В комнату вошла дочь.
- Кто звонил? - поинтересовалась она, глядя с надеждой на аппарат.
- Не знаю. Повесили трубку. Думаю, ошиблись номером. А ты куда-то собралась?
- Мне Антон должен позвонить, мы с ним договаривались. А что?
Она пожала плечами.
- Да нет, ничего. Я не возражаю.
Но неприятной холодок, затаившийся под сердцем после звонка без адреса, не оставлял ее в покое. Дочь ушла к себе в комнату, у нее был свой аппарат, перед которым она могла оказаться первой, когда позвонит ее приятель с предложением "куда-нибудь прошвырнуться", как обычно говорил сам Антон, Наташин одноклассник, в общем, и целом, симпатичный молодой человек, против которого она ничего не имела и не возражала бы, если он и дальше...
Телефон зазвонил снова. Первой трубку сняла дочь, торопливо схватила, она слышала, в своей комнате соседней с гостиной. Взволнованно прокричала: "Але"! и еще раз: "Але"!
После чего телефон в гостиной тренькнул, другая трубка была положена на рычаги. Дочь что-то недовольно буркнула про себя, она не разобрала слов, и решила позвонить сама.

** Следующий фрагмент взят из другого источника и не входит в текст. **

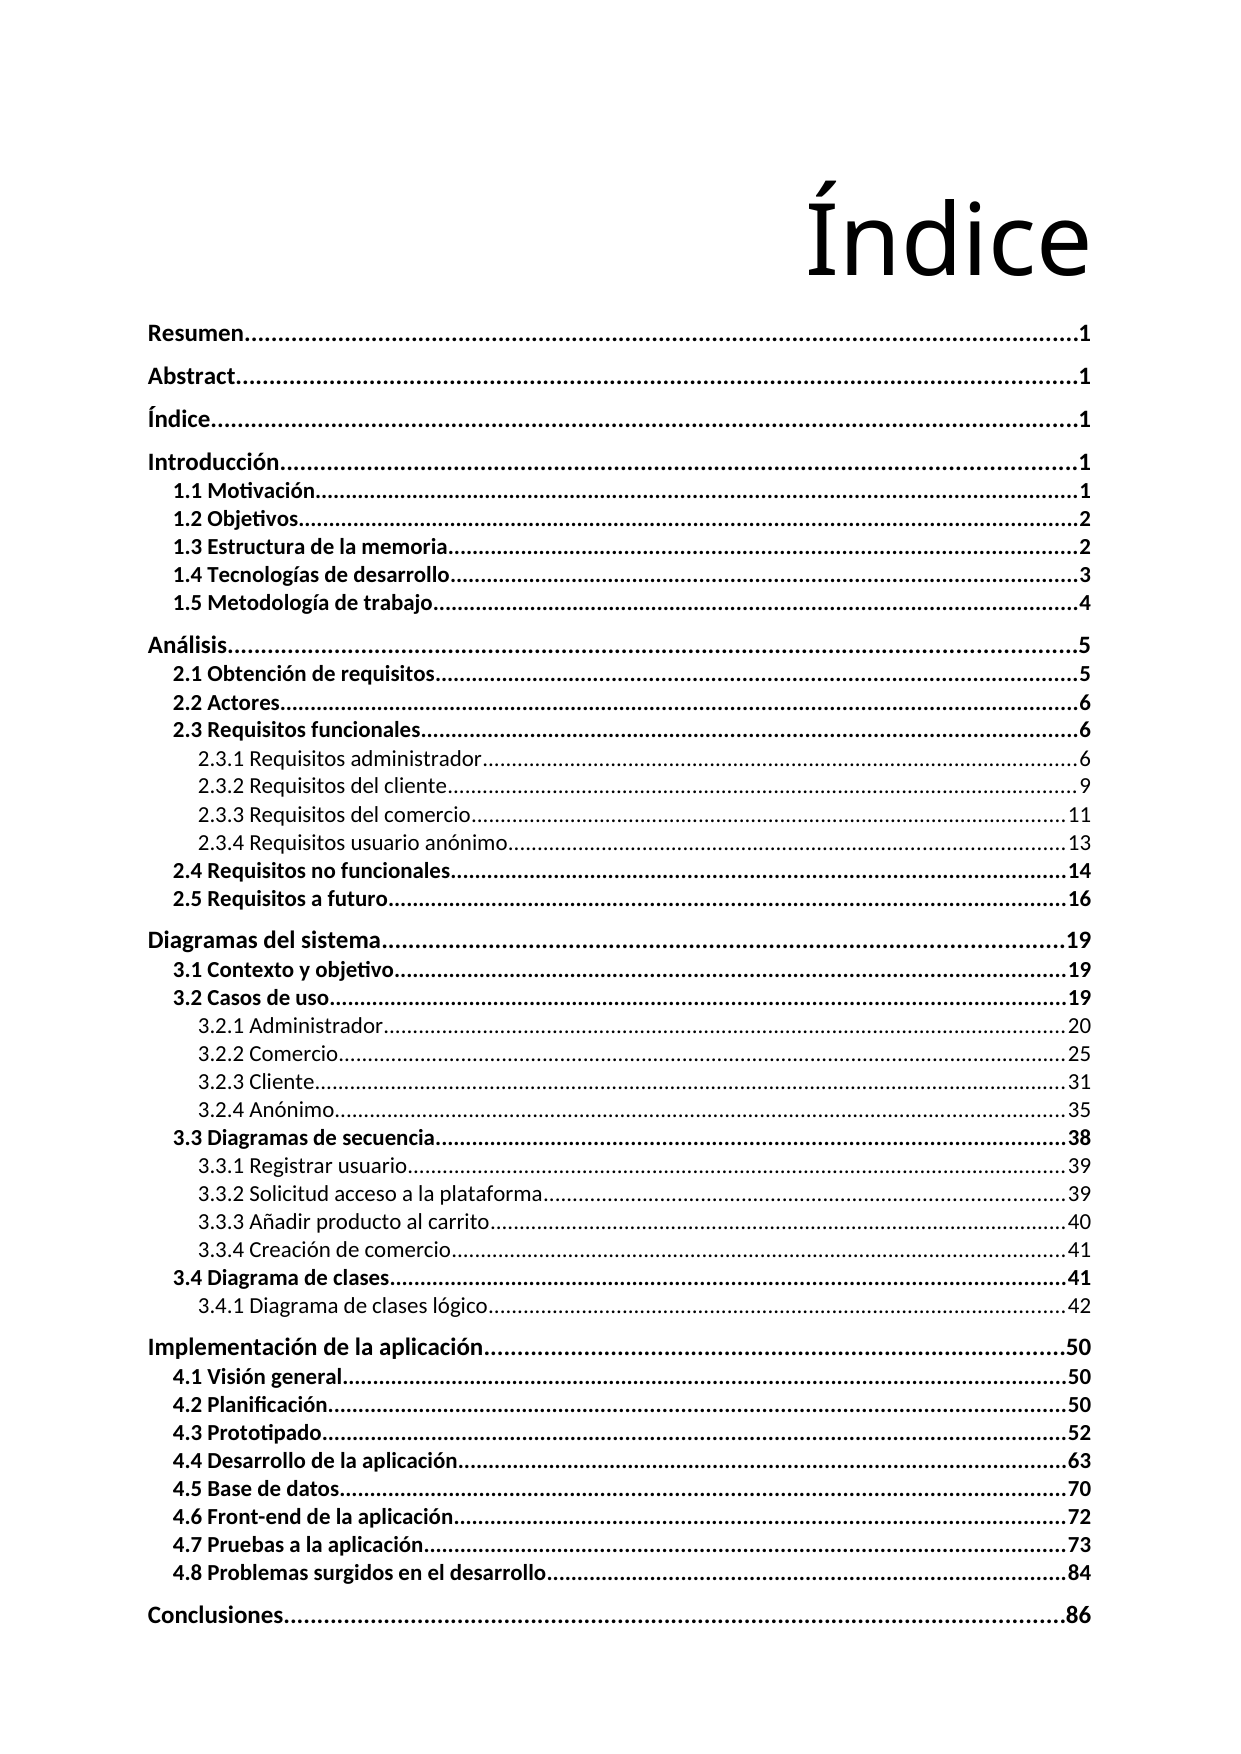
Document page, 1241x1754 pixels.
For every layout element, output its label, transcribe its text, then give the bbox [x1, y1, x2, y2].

text 1.5 Metodología de trabajo 4 [173, 588, 1092, 617]
text 4.7 Pruebas a la aplicación 73 [173, 1530, 1092, 1558]
text Diagramas del sistema 19 [148, 924, 1092, 955]
text 2.3.3 Requisitos del comercio 11 [198, 800, 1092, 828]
text 4.8 Problemas surgidos en el desarrollo 84 [173, 1558, 1092, 1586]
text 4.6 Front-end de la aplicación 72 [173, 1502, 1092, 1530]
text 3.2.1 Administrador 20 [198, 1011, 1092, 1039]
text Resumen 1 [148, 317, 1092, 347]
text 1.3 Estructura de la memoria 2 [173, 532, 1092, 561]
text 3.4.1 Diagrama de clases lógico 42 [198, 1291, 1092, 1319]
text 2.4 Requisitos no funcionales 14 [173, 856, 1092, 884]
text Conclusiones 86 [148, 1599, 1092, 1629]
text 4.1 Visión general 50 [173, 1362, 1092, 1390]
text 3.1 Contexto y objetivo 19 [173, 955, 1092, 983]
text 1.4 Tecnologías de desarrollo 3 [173, 561, 1092, 588]
text 2.1 Obtención de requisitos 5 [173, 659, 1092, 688]
text 3.3 Diagramas de secuencia 38 [173, 1123, 1092, 1151]
text Análisis 5 [148, 629, 1092, 659]
text 3.3.1 Registrar usuario 39 [198, 1151, 1092, 1179]
text 1.1 Motivación 1 [173, 476, 1092, 504]
text 2.3.2 Requisitos del cliente 9 [198, 772, 1092, 800]
text 4.5 Base de datos 70 [173, 1474, 1092, 1502]
text 2.2 Actores 6 [173, 688, 1092, 716]
text 4.2 Planificación 50 [173, 1390, 1092, 1418]
text Implementación de la aplicación 50 [148, 1332, 1092, 1362]
text 3.3.3 Añadir producto al carrito 40 [198, 1207, 1092, 1235]
text Índice 1 [148, 403, 1092, 433]
text 3.2.4 Anónimo 35 [198, 1095, 1092, 1123]
text Introducción 1 [148, 446, 1092, 476]
text 3.3.4 Creación de comercio 41 [198, 1235, 1092, 1263]
text 2.3 Requisitos funcionales 6 [173, 716, 1092, 744]
text 1.2 Objetivos 2 [173, 504, 1092, 532]
text Índice [148, 168, 1092, 304]
text 2.3.4 Requisitos usuario anónimo 13 [198, 828, 1092, 856]
text 3.4 Diagrama de clases 41 [173, 1263, 1092, 1291]
text 4.4 Desarrollo de la aplicación 63 [173, 1446, 1092, 1474]
text Abstract 1 [148, 360, 1092, 390]
text 4.3 Prototipado 52 [173, 1418, 1092, 1446]
text 3.2.3 Cliente 31 [198, 1067, 1092, 1095]
text 3.2.2 Comercio 25 [198, 1039, 1092, 1067]
text 2.5 Requisitos a futuro 16 [173, 884, 1092, 912]
text 3.2 Casos de uso 19 [173, 983, 1092, 1011]
text 2.3.1 Requisitos administrador 6 [198, 744, 1092, 772]
text 3.3.2 Solicitud acceso a la plataforma 39 [198, 1179, 1092, 1207]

Женщина села в кресло и включила телевизор. По каналу, появившемуся на экране, шла программа новостей, диктор тусклым бесцветным голосом зачитывал выдержки из сообщения, сделанного сегодня главой правительства; речь шла о повышении акцизов и таможенных сборов с некоторых видов продукции. Ничего интересного, она переключила телевизор на другую программу.
У англичан есть омерзительная пословица: "the dog return to his vomit", омерзительная еще и тем, что я нахожусь, как бы помягче выразится, под властью именно этого странного с точки зрения обывателя из России, собачьего инстинкта. Видимо, он развит исключительно на территории Соединенного Королевства и его колоний и доминионов, раз уж стал там притчей во языцех.
Мне никогда не давался этот язык. Семь лет в школе, два года в институте, плюс курсы по окончании его, а мой словарный запас оставался на низшем уровне, едва ли я мог связать пару фраз в разумный сказ. Но даже при таком неудачном раскладе я пытался поступить в престижное совместное предприятие, требующее многого и многое же сулящее. Я был молод и полон неосуществленных идей. Что ж, половина из них так и осталась лежать в багажнике, нет, гораздо больше, чем половина. Как это обычно и случается. Странно, что это обычно и случается, ведь до тридцати мало кто плывет по течению, всяк рассчитывает на собственные неодолимые силы, на свой гонор и темперамент, на свою отвагу, которой - несть числа, с которой - как пьяному - море по колено. Иногда это выплескивается наподобие бури в стакане воды и на собственный письменный стол, иногда, но только иногда, выливается в действительно важное и решительное предприятие, бросок в неизведанное, приводит почти к моментальному результату, неожиданному изменению, в лучшую, худшую ли сторону, неважно, лишь бы он был, этот скачок, совершенно дискретный - из грязи да в князи или наоборот, но лишь не постепенный, не гомановский эллипс - медленный, плавный, неторопливый переход с родной житейской орбиты на другую.